## Przytoczony fragment
########
Kilkanaście tysięcy turystów zwiedziło utworzony w tym roku Sandomierski Szlak Winiarski - podała Świętokrzyska Izba Rolnicza. Zdaniem właścicieli winnic rok 2012 jest dobry nie tylko dla samego wina, ale również dla rozwoju enoturystyki nad Wisłą. Enoturystyka, czyli agroturystyka winiarska, to nowość w powiecie sandomierskim, który wraca do upraw winorośli. Turyści mają do dyspozycji 60 km szlaku łączącego pięć winnic. Na 20 hektarach wzgórz uprawianych jest tam około 30 odmian winorośli.
„Szlak winiarski powstał przy Stowarzyszeniu Sandomierski Szlak Jabłkowy. Większość naszych winnic to nieduże plantacje prowadzone przez pasjonatów. Tylko dwie z nich prowadzą wyrób wina na sprzedaż. Stąd turystyczne wykorzystanie tej produkcji rolnej w naszym powiecie" - poinformowała PAP Monika Iskierka z sandomierskiego oddziału Świętokrzyskiej Izby Rolniczej.
########
## Polecenia
1. Odpowiedz krótko na pytania do tekstu o Sandomierskim Szlaku Winiarskim:
(a) Ile odmian winorośli uprawia się na wzgórzach?
(b) Przy jakim stowarzyszeniu powstał szlak winiarski?
(c) Ile winnic wytwarza wino na sprzedaż?
2. Kontynuuj tekst o Sandomierskim Szlaku Winiarskim od miejsca, w którym się kończy.
Wiersze nie mają tu żadnego znaczenia.
########
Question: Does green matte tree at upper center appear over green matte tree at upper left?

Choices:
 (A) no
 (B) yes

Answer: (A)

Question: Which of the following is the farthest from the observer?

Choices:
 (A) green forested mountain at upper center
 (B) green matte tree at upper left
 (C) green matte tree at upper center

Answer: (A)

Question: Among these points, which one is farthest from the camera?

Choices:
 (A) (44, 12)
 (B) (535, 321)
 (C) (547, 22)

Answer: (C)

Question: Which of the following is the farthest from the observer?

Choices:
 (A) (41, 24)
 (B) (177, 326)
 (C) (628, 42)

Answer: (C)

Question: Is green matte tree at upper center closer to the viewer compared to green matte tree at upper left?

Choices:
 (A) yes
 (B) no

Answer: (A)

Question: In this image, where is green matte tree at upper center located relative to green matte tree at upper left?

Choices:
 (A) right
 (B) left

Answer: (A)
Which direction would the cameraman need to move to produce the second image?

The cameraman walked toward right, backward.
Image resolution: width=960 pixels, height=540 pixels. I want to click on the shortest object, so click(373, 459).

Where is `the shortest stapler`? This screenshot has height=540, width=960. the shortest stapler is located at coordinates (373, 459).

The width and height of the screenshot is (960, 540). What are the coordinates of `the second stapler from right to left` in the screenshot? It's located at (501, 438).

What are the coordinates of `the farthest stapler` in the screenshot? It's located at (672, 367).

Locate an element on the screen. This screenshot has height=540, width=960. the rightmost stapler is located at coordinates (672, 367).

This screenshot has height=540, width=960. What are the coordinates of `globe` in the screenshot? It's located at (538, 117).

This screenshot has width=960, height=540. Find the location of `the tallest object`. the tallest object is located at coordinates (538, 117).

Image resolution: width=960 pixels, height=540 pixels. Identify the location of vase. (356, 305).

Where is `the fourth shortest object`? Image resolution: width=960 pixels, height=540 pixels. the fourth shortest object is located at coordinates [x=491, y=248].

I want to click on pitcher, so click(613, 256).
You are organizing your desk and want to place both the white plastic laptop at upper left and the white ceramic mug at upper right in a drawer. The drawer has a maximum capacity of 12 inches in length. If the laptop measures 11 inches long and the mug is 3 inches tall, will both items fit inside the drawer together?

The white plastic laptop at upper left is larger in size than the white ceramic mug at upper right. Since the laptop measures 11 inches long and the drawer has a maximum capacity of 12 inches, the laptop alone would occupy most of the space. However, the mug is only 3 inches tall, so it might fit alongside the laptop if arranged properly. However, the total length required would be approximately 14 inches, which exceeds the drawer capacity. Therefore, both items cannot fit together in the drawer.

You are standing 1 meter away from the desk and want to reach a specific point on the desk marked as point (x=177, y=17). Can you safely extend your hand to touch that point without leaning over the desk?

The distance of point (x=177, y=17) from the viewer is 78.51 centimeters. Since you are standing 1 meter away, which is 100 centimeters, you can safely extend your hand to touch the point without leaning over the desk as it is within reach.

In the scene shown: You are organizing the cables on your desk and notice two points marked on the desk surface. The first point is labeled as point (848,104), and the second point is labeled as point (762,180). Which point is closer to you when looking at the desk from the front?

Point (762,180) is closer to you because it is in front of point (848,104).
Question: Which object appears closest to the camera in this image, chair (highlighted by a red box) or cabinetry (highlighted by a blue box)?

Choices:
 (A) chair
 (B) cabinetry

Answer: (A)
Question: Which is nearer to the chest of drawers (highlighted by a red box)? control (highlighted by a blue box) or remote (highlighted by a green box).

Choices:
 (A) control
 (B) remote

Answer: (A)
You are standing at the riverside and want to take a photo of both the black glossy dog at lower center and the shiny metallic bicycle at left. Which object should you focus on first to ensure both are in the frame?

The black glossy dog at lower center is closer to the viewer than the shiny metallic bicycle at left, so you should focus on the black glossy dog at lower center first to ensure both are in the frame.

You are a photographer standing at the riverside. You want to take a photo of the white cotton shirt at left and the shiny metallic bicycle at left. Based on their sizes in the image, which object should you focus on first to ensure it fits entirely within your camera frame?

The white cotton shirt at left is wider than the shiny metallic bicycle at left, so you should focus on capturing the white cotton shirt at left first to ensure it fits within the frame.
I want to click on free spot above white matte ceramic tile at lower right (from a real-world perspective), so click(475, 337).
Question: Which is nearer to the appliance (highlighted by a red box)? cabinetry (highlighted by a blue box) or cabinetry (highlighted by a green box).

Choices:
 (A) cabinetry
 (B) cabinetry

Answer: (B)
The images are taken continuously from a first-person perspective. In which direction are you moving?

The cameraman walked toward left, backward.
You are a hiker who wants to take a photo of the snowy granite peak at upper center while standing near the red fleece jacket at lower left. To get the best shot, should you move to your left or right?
########
## Rozwiązane zadania
1.
(a) Około 30.
(b) Przy Stowarzyszeniu Sandomierski Szlak Jabłkowy.
(c) Dwie.

2.
Turyści mogą brać udział w degustacjach zarówno dla koneserów, jak i osób uczących się, jak próbować wina. Mogą zobaczyć, jak przycina się winorośl albo uczestniczyć w winobraniu. Tegoroczny sezon pokazał, że zainteresowanie enoturystyką jest duże - tym bardziej, że w sandomierskich winnicach wszystko wykonuje się ręcznie, tradycyjnymi metodami.
Pokazową winnicą, która ma pełnić rolę edukacyjną i turystyczną, jest najmłodsza, założona obok kościoła świętego Jakuba w Sandomierzu. Będzie owocować dopiero w przyszłym roku.
„To miejsce, w którym każdy będzie mógł dowiedzieć się, jak uprawiać winorośl. W klasztorze ojców Dominikanów świetnie zachowały się piwnice, w których w przyszłości planujemy utworzyć muzeum winiarskie. Winnice, które powstają wokół całego Sandomierza, są powrotem do naszych wielowiekowych tradycji” - poinformował PAP dr Janusz Suszyna z Towarzystwa Naukowego Sandomierskiego, które wraz z ojcami Dominikanami było inicjatorem odtworzenia winnicy.
Pierwszą winnicę w Sandomierzu założyli prawdopodobnie w 1226 roku dominikanie, którzy wytwarzali wino liturgiczne. Już w 1238 roku Leszek Czarny nadał im przywilej sprzedaży wina gronowego w całej Europie. Do dziś zachowały się nazwy podsandomierskich wsi Winiary i Winiarki, w których winorośl była uprawiana. Wino z tego rejonu, dzięki przecinającym Sandomierz szlakom handlowym, znane było również w innych częściach Polski. (PAP)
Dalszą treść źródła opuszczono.